AHQA Statement on Achieving Crucial Goal in Improving Health Quality in Nursing Homes

For Immediate Release
Contact:    Jonathan Gilad
Phone:       571-989-4173
Email:       Jgilad@ahqa.org    

QIN-QIOs Reach Crucial Goal in the Effort to Improve Health Quality in the Nation’s Nursing Homes

Effort to Gather Data on Incidents of Nursing Home C. difficile Infections Reaches Nationwide Target

McLean, Virginia – Quality Innovation Networks (QIN), which are comprised of regionally-focused Quality Improvement Organizations (QIO) across the country, have reached their target of enrolling 2,336 nursing homes in the Center for Disease Control’s (CDC) National Healthcare Safety Network (NHSN). The NHSN is the most widely used healthcare-associated infection (HAI) tracking system in the US. It is currently used by most hospitals and dialysis facilities, but not yet extensively used by nursing homes.

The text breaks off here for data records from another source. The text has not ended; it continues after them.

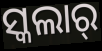
ସ୍କଲାର୍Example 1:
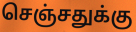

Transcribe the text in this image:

செஞ்சதுக்கு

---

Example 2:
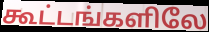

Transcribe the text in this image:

கூட்டங்களிலே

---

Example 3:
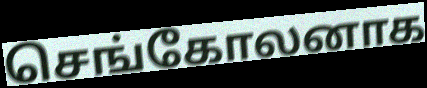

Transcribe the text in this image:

செங்கோலனாக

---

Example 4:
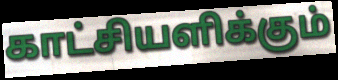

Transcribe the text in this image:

காட்சியளிக்கும்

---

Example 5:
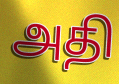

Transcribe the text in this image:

அதி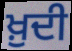
ਖ਼ੁਦੀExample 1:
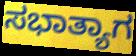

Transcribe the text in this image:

ಸಭಾತ್ಯಾಗ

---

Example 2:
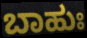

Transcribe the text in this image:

ಬಾಹುಃ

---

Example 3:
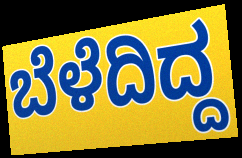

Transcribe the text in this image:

ಬೆಳೆದಿದ್ದ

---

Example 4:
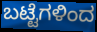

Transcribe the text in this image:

ಬಟ್ಟೆಗಳಿಂದ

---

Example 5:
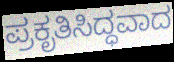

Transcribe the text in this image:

ಪ್ರಕೃತಿಸಿದ್ಧವಾದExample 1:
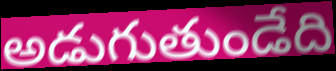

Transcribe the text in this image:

అడుగుతుండేది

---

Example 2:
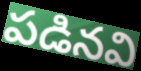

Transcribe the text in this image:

పడినవి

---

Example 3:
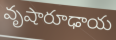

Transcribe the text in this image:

వృషారూఢాయ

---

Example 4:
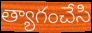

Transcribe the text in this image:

త్యాగంచేసి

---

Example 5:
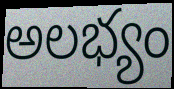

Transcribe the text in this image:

అలభ్యంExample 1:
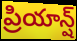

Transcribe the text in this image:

ప్రియాన్ష్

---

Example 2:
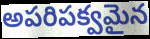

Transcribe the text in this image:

అపరిపక్వమైన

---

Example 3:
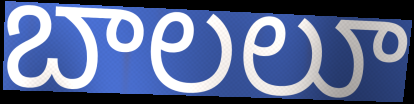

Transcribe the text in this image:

బాలలూ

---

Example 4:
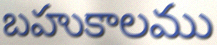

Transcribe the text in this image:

బహుకాలము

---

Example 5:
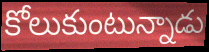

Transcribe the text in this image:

కోలుకుంటున్నాడుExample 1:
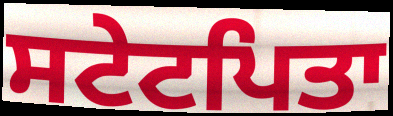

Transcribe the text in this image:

ਸਟੇਟਪਿਤਾ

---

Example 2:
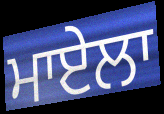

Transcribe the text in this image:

ਮਾਏਲਾ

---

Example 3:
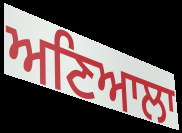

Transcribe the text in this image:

ਅਣਿਆਲਾ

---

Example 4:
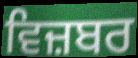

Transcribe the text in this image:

ਵਿਜ਼ਬਰ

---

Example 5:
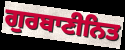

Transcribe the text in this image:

ਗੁਰਬਾਣੀਨਿਤ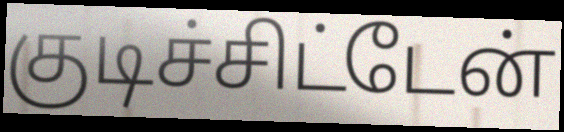
குடிச்சிட்டேன்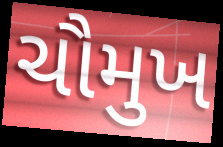
ચૌમુખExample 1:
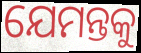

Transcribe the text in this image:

ଯେମନ୍ତକୁ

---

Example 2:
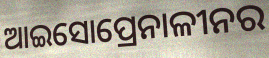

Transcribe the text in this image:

ଆଇସୋପ୍ରେନାଳୀନର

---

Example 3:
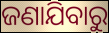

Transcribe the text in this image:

ଜଣାଯିବାରୁ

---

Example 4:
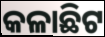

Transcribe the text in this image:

କଳାଛିଟ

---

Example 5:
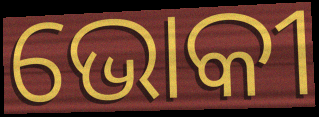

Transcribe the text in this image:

ଭୋକୀ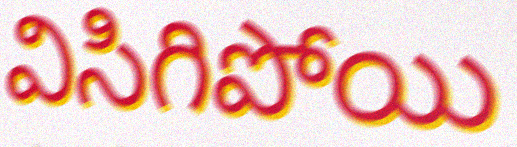
విసిగిపోయి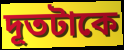
দূতটাকে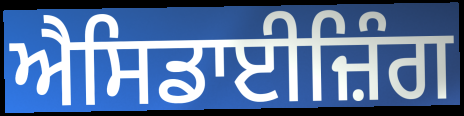
ਐਸਿਡਾਈਜ਼ਿੰਗ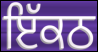
ਇੱਕਠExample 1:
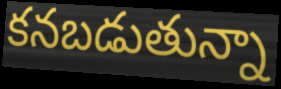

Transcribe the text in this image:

కనబడుతున్నా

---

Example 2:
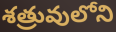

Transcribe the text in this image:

శత్రువులోని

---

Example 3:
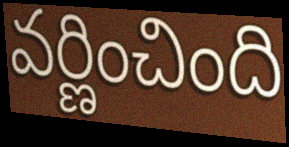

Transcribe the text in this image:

వర్ణించింది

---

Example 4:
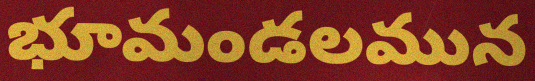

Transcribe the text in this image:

భూమండలమున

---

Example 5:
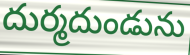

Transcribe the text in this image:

దుర్మదుండునుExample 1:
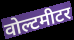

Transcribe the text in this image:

वोल्टमीटर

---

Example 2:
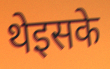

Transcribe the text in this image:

थेइसके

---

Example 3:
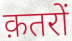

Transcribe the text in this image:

क़तरों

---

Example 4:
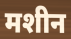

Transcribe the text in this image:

मशीन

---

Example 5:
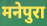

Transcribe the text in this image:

मनेपुरा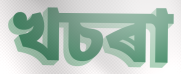
খচৰাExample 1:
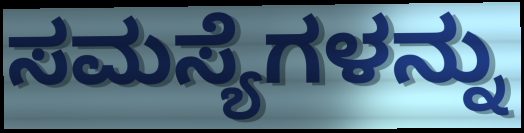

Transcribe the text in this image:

ಸಮಸ್ಯೆಗಳನ್ನು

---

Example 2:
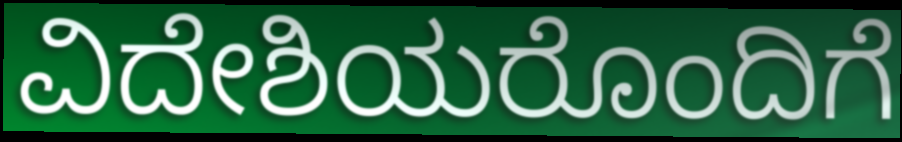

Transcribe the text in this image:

ವಿದೇಶಿಯರೊಂದಿಗೆ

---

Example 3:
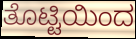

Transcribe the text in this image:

ತೊಟ್ಟಿಯಿಂದ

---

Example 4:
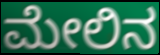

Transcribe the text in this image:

ಮೇಲಿನ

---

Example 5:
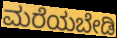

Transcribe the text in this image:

ಮರೆಯಬೇಡಿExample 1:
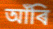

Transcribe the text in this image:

আঁৰি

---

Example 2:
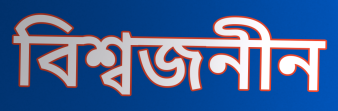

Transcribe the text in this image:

বিশ্বজনীন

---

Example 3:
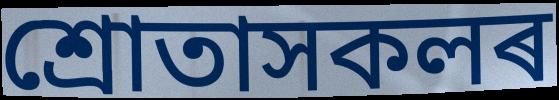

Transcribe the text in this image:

শ্ৰোতাসকলৰ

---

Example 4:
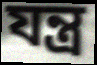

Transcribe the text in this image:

যন্ত্ৰ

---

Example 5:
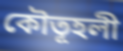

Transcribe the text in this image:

কৌতূহলীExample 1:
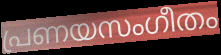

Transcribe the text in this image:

പ്രണയസംഗീതം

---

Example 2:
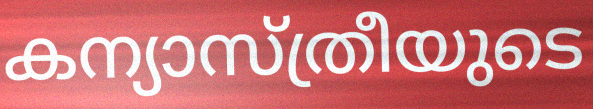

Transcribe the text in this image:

കന്യാസ്ത്രീയുടെ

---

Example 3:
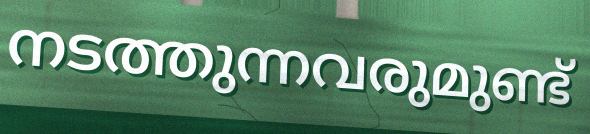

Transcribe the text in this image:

നടത്തുന്നവരുമുണ്ട്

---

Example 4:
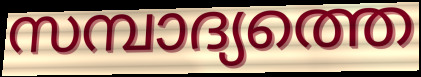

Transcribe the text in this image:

സമ്പാദ്യത്തെ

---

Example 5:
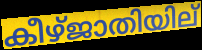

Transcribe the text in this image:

കീഴ്ജാതിയില്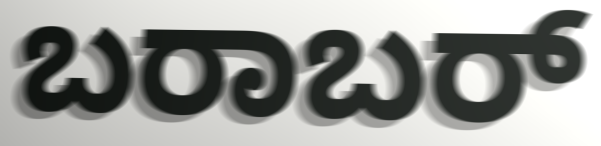
ಬರಾಬರ್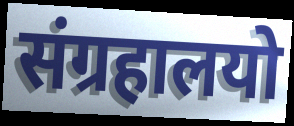
संग्रहालयो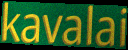
kavalai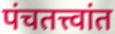
पंचतत्त्वांत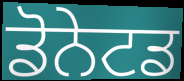
ਡੋਨੇਟਡ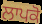
ਲਾਪਕੋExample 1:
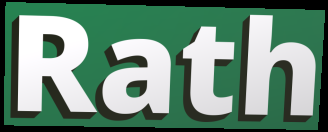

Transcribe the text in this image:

Rath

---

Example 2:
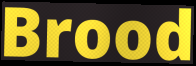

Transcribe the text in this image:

Brood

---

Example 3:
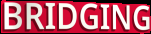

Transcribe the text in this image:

BRIDGING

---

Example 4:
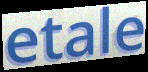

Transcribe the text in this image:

etale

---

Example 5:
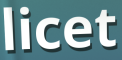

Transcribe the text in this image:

licetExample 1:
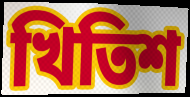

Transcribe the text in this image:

খিতিশ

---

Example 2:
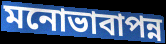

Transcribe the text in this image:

মনোভাবাপন্ন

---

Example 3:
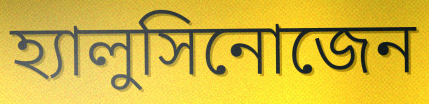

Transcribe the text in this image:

হ্যালুসিনোজেন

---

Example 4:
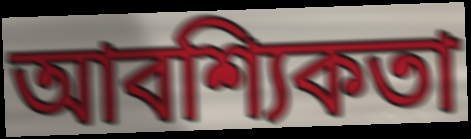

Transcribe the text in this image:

আবশ্যিকতা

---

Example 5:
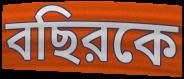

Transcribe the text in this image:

বছিরকে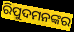
ରିପୁଦମନଙ୍କରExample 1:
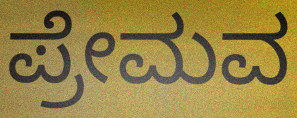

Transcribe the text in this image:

ಪ್ರೇಮವ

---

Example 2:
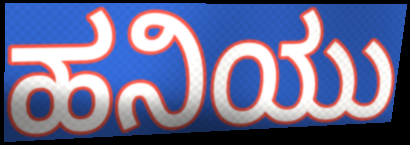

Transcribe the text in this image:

ಹನಿಯು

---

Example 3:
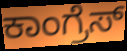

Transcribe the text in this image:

ಕಾಂಗ್ರೆಸ್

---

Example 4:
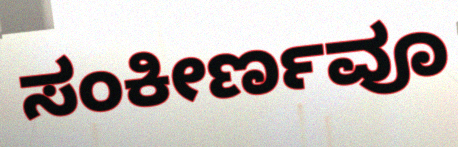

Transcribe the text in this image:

ಸಂಕೀರ್ಣವೂ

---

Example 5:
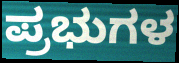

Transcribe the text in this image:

ಪ್ರಭುಗಳ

With the achievement of this goal, nursing homes will focus on collecting and entering data on Clostridium difficile infections, a bacterium that causes inflammation of the colon, known as colitis. The CDC will, for the first time, be able to calculate a baseline C. difficile long term care facility incidence rate for 2017. QIN-QIOs can proactively track individual nursing homes’, state, and national nursing home C. difficile infection rates, which are key steps in helping facilities develop ways to lower infections.

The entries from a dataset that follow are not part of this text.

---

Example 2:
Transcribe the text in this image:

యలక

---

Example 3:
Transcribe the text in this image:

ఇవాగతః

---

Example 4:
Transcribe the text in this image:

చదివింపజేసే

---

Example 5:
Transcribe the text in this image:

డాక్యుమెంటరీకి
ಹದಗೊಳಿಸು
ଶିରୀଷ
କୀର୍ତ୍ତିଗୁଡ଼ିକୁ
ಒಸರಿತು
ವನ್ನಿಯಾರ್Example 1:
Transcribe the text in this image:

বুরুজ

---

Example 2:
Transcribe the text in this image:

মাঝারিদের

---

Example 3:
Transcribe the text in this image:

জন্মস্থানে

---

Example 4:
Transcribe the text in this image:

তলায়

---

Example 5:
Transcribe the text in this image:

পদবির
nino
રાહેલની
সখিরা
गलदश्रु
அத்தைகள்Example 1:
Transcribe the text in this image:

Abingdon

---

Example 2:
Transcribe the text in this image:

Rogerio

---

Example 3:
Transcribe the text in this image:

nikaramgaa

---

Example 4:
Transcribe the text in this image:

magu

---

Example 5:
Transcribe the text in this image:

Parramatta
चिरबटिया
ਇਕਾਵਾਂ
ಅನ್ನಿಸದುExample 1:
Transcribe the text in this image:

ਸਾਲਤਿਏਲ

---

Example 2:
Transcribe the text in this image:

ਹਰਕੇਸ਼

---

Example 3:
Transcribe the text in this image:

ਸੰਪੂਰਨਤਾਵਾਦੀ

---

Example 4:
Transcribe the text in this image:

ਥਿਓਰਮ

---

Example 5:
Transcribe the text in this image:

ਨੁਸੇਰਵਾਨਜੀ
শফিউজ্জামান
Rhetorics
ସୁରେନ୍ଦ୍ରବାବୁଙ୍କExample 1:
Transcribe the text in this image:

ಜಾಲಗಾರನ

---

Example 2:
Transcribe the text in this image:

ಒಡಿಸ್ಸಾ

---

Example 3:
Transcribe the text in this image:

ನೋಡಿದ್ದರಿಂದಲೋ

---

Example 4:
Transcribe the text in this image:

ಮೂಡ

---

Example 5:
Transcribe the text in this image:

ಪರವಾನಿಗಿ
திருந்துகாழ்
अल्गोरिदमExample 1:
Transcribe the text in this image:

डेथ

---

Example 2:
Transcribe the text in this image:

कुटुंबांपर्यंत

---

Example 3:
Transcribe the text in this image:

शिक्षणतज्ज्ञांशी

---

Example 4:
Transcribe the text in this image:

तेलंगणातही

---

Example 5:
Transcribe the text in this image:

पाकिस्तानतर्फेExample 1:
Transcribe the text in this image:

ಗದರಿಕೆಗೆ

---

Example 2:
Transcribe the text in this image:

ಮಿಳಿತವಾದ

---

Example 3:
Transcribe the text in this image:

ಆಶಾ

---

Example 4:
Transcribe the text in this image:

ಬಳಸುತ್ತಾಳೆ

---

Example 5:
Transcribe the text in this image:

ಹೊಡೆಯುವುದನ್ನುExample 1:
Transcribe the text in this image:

This effort was accomplished through federal cross-agency collaboration between the Centers for Medicare & Medicaid Services (CMS) and the CDC, and through the diligent work of QIN-QIO community-based partnerships networked throughout the country. QIN-QIOs, which are divided into 14 regional networks, work with providers to help improve health quality in every state and community. 

“This is just one example of the incredible, wide-reaching work that the QIN-QIO program can accomplish through its unique collaborative network of healthcare providers. With this latest effort complete, the difficult task of reducing nursing home infections can begin,” said Alison Teitelbaum, MS, MPH, CAE, executive director of the American Health Quality Association (AHQA), which is the leading trade association for the QIN-QIO program.

“This project wouldn’t be possible without the outstanding work of the QINs and QIOs in every community working to recruit and enroll nursing homes. The National Action Plan to Prevent Healthcare- Associated Infections set a goal of enrolling 5% of nursing homes in the NHSN reporting database within 5 years.  It’s a testament to this extraordinary effort by the QIN-QIOs to note that we are now surpassing this goal, with the potential to have almost 15% of nursing homes nationwide reporting data. Once we have real time data on infections through the NHSN, we can truly begin to innovate and improve the quality of care provided in nursing homes across the country,” said Dr. Jane Brock, MSPH, president of AHQA.

According to the CDC the “NHSN provides facilities, states, regions, and the nation with data needed to identify problem areas, measure progress of prevention efforts, and ultimately eliminate healthcare-associated infections.”

Since 1984 the American Health Quality Association (AHQA) has represented Quality Improvement Organizations (QIOs) and other professionals working to improve health care quality and patient safety. AHQA is an educational, not-for-profit national membership association dedicated to promoting and facilitating fundamental change that improves the quality of health care in America.